It started with the garden. This summer I packed my tiny balcony with containers sprouting peppers, strawberries, herbs and a trellis of scarlet runner beans. That’s when the neighborhood pigeons got curious about the goings-on here on the third floor. Every lazy weekend morning, I could look forward to regular neighborly visits from inquisitive birds, nestling comfortably down in my planters, crushing my lettuce plants under soft slaty bellies, pecking about for any promising seedy snacks. We got accustomed to each other’s company, out there in the shade of the runner bean vines. |
Now that it’s winter, and the windows are shut fast, the pigeons are often my only brush with the natural world.
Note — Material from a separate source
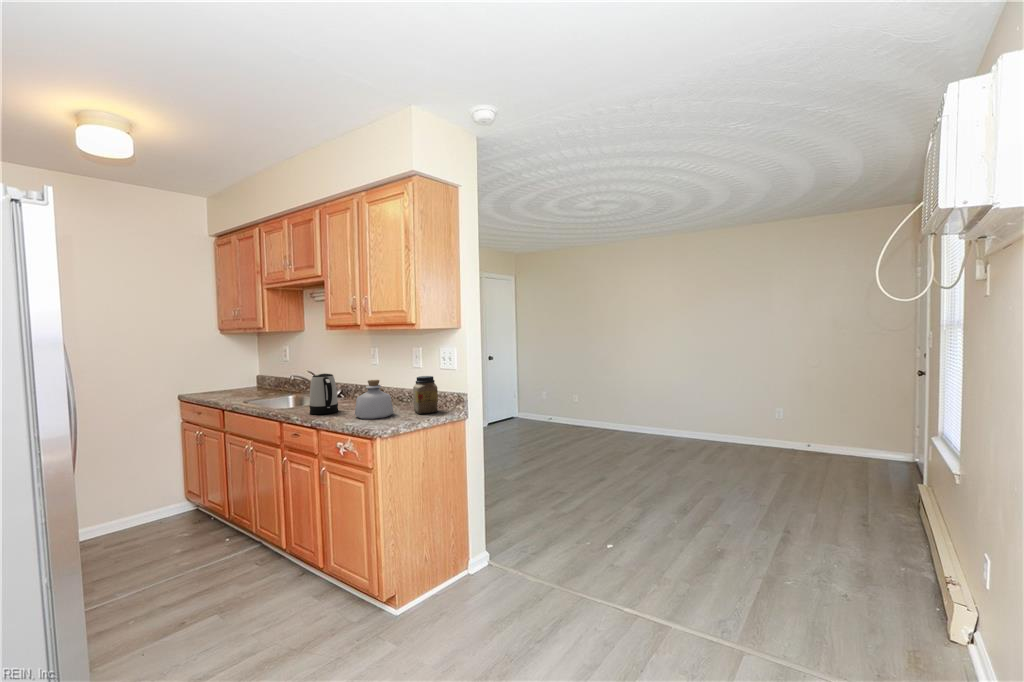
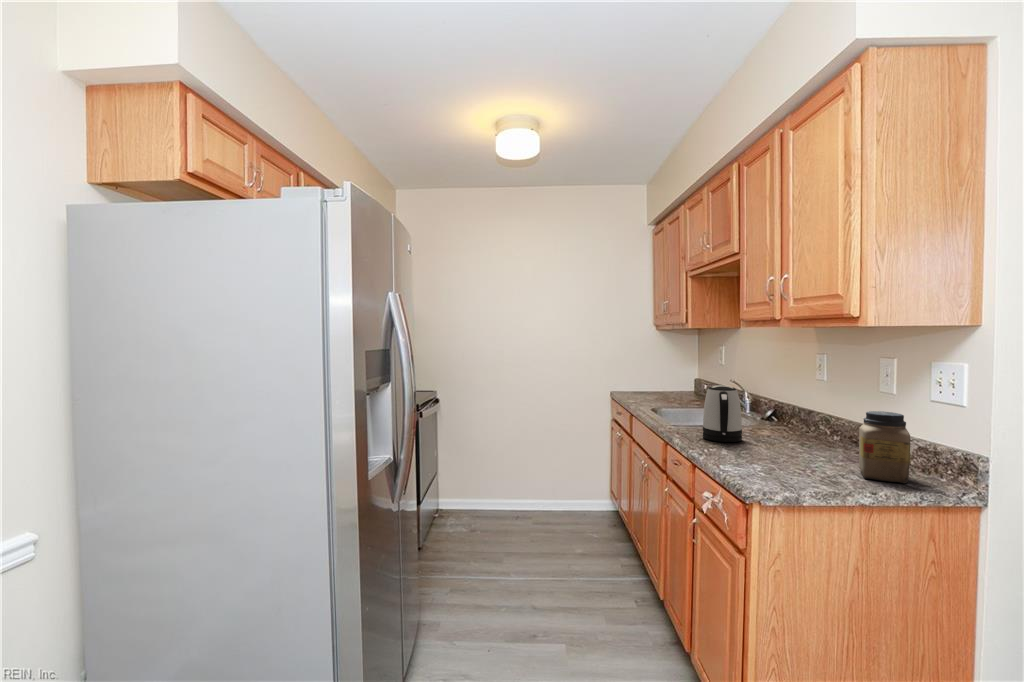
bottle: present [355,380,394,419] -> none [752,405,818,468]

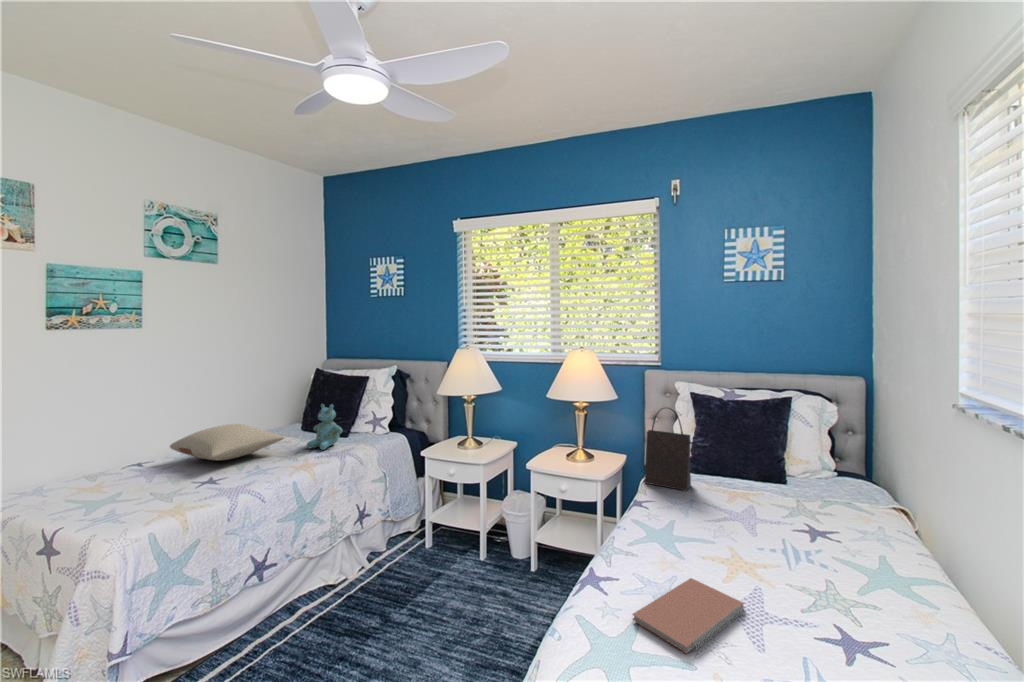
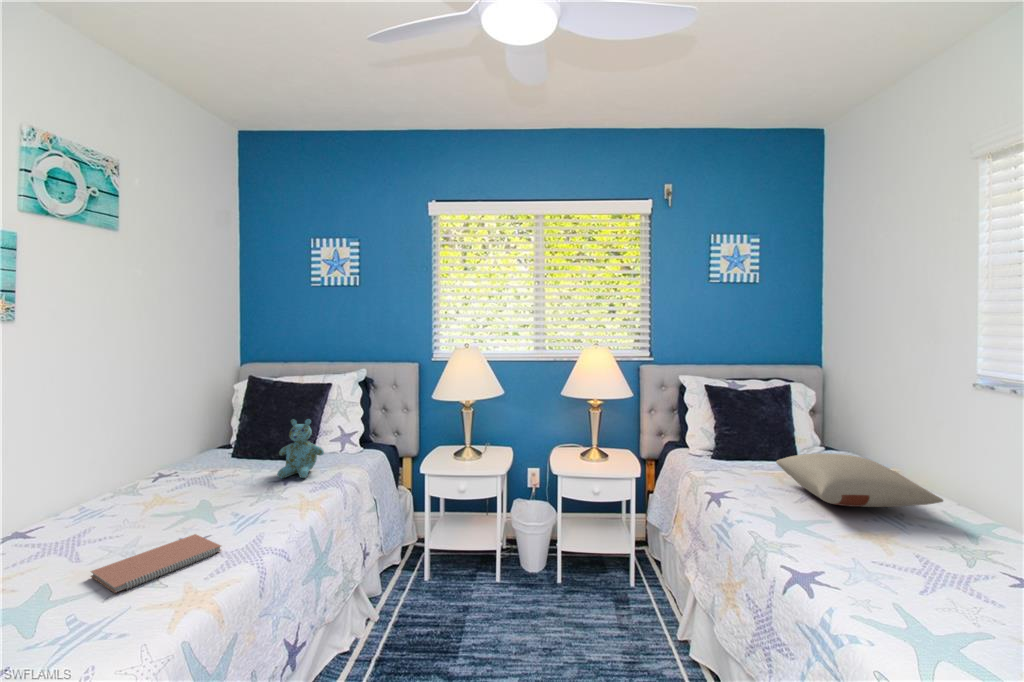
handbag: present [644,407,697,491] -> none [694,398,745,476]
pillow: present [170,424,284,461] -> present [776,453,943,507]
notebook: present [632,578,744,653] -> present [91,534,221,593]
More: on a silent heavy-snowed morning, their soft thrumming calls can be the only sound I hear for hours. More: they know when I wake up, and my first step toward the window is hailed with tiny storms and feathers, as the flock descends from watchful perches on the roof to my balcony. When I open the window to scatter breakfast handfuls, they hop onto the sill, and would happily amble inside if I let them for a self-serve breakfast buffet.
They are still common, of course, still often underfoot, still easy to overlook. But I’ve also discovered that they look rather endearing with snow piled on their heads. That their eyes are an orange of unsettling intensity. That some are the colors of an heirloom cameo, soft sepia beneath a bone-bright filigree. That I’m a pushover and could easily bankrupt myself catering to their insatiable appetites, and those of their rivals the squirrels.